Эти слова поразили его, но не так сильно, как Алекс надеялась.
— Были времена, когда он видел во мне героя.
— Тогда, возможно, вам стоит придумать, как сделать так, чтобы он снова воспринимал вас подобным образом.
Скрейнвуд покачал головой.
— Он мертв. Что бы он ни думал, значения не имеет.
— Ну, раз вы и впрямь так полагаете, тогда вам поистине повезло. Если вы останетесь трусом перед лицом угрозы, которая нависла над всеми нами, то ваш народ обречен. О вас просто некому будет помнить.
ГЛАВА 11
Я покойник. Эрлсток не питал иллюзий относительно своих шансов на выживание. На протяжении месяца остатки гарнизона Крепости Дракона непрерывно отражали атаки авроланских орд. То, кому принадлежал контроль над развалинами, зависело от времени суток: нападающие властвовали там днем, а защитники ночью. Единичные выстрелы драгонетт и крики раненых прорезали темноту, когда разрозненные группки защитников устраивали засады врагам.

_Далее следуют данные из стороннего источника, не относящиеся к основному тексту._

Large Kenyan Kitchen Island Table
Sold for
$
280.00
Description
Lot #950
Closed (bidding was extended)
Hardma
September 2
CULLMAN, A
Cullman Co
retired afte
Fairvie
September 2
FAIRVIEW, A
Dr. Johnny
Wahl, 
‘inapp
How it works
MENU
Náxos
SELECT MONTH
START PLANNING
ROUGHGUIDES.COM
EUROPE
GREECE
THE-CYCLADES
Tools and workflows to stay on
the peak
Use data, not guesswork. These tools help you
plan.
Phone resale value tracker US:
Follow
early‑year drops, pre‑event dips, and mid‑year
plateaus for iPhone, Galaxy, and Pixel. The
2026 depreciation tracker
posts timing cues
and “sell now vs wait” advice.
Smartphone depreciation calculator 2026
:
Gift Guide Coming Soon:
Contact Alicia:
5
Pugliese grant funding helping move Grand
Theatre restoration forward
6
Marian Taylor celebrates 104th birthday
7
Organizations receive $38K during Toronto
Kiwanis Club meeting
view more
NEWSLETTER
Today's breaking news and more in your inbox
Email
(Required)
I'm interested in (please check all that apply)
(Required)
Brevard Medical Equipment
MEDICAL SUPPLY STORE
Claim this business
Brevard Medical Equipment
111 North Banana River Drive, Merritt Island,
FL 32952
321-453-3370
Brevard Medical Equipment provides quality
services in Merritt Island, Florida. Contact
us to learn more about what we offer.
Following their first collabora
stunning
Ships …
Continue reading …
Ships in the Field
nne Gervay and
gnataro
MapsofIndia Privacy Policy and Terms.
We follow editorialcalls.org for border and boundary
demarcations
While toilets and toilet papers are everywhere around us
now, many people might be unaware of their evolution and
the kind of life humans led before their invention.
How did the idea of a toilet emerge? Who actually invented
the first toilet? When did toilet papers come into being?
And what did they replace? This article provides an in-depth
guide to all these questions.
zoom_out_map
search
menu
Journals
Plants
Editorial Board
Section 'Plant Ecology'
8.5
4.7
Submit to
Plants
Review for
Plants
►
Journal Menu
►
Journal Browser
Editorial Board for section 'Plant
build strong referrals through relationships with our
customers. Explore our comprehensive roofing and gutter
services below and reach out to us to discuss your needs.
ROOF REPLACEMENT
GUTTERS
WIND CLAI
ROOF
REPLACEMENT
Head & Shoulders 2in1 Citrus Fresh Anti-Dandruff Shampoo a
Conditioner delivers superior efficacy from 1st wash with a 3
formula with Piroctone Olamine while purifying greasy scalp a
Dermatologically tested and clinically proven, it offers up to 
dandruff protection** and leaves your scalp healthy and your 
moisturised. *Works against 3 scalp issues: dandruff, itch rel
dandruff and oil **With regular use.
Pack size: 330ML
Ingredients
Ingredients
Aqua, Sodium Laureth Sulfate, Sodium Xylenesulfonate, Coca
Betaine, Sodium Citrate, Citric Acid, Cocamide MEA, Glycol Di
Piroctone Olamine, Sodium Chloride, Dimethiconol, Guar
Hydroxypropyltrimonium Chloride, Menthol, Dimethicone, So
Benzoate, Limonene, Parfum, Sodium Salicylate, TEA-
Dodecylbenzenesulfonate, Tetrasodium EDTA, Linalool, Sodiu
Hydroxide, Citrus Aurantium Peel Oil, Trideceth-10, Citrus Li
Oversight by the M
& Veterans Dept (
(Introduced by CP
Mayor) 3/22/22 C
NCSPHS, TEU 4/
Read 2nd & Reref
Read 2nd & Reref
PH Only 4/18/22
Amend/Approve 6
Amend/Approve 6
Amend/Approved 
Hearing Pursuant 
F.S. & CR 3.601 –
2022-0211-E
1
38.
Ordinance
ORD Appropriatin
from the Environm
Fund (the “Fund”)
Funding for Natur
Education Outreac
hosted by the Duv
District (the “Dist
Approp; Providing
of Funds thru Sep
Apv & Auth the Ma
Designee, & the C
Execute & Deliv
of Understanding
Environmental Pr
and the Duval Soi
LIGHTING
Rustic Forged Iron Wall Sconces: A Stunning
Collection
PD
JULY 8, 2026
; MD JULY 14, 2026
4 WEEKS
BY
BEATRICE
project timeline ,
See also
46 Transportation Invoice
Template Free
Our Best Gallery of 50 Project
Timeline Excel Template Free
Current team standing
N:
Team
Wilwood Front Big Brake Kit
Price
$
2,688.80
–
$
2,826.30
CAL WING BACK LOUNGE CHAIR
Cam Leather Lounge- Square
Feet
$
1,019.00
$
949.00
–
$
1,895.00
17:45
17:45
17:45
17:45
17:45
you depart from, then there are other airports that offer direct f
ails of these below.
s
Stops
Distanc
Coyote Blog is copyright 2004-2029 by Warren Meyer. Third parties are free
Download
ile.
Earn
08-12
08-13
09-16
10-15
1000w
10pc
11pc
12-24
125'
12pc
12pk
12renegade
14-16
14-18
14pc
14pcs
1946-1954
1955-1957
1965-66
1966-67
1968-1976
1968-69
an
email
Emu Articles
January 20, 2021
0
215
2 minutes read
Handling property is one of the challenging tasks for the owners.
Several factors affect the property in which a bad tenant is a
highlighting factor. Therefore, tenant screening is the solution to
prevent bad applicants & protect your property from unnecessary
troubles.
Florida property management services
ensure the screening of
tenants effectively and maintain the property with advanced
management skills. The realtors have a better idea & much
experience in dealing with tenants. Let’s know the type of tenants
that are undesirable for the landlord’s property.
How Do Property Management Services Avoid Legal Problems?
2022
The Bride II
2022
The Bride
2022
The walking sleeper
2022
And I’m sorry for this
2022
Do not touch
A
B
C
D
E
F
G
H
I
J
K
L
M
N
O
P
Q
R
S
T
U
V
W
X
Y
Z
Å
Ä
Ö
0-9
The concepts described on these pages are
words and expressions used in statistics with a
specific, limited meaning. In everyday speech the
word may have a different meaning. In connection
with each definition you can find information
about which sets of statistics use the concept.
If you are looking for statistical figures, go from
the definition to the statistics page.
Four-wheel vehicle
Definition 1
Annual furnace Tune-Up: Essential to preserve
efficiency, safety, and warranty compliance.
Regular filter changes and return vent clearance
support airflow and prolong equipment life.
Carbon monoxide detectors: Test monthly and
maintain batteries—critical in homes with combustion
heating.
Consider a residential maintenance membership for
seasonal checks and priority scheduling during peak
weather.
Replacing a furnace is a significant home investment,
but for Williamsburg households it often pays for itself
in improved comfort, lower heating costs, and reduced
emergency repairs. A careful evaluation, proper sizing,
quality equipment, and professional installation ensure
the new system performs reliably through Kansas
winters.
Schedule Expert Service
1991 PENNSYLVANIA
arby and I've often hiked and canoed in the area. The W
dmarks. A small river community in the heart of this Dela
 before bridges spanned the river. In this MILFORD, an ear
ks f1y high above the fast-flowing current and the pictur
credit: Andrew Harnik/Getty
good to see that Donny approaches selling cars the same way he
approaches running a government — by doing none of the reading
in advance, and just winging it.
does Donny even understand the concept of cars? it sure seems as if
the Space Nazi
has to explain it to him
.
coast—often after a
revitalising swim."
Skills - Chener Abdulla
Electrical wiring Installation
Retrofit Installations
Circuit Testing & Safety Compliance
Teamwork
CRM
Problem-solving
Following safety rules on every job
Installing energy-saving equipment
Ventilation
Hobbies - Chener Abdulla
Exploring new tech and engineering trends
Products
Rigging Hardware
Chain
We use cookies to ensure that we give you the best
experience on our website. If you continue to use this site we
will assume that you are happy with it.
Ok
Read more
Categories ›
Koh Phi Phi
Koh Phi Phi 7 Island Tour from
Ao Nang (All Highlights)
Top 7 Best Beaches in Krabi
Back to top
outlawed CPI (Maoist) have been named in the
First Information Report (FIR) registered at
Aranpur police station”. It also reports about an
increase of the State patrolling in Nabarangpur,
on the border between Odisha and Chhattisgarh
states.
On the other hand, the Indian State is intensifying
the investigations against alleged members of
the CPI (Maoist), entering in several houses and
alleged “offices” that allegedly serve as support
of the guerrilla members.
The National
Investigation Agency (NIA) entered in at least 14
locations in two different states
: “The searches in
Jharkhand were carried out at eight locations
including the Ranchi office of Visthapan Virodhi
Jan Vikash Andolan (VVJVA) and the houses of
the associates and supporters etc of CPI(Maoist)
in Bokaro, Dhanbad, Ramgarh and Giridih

Эрлсток понимал, что эти нападения для авроланских войск все равно, что укусы мошек. Что они, собственно, могут? Снимать патрульных, уничтожать припасы, в общем, любыми способами отравлять жизнь оккупантам. С наступлением дня защитники прятались в лабиринте пещер и переходов под городом, и постоянные попытки воинов Кайтрин «выкурить» их оттуда заканчивались для авроланов скверно.
Воины Кайтрин не брезговали даже самыми безнравственными приемами, чтобы выжить защитников из их убежищ. Самая высокая башня Крепости Дракона все еще стояла. В стену Башни Короны был вмурован череп дракона, погибшего тут десятилетия назад. К черепу привязали тело Дотана Каварра, последнего барона Дракона, и день за днем хищные птицы обгладывали его.
Два особо упорных отряда защитников несколько раз пытались отбить эту башню в надежде спасти останки барона. Их безжалостно уничтожили, и теперь тела погибших свисали с уцелевших участков стены. Кайтрин рассчитывала, что это зрелище устрашит защитников, однако они, напротив, восприняли его как вызов.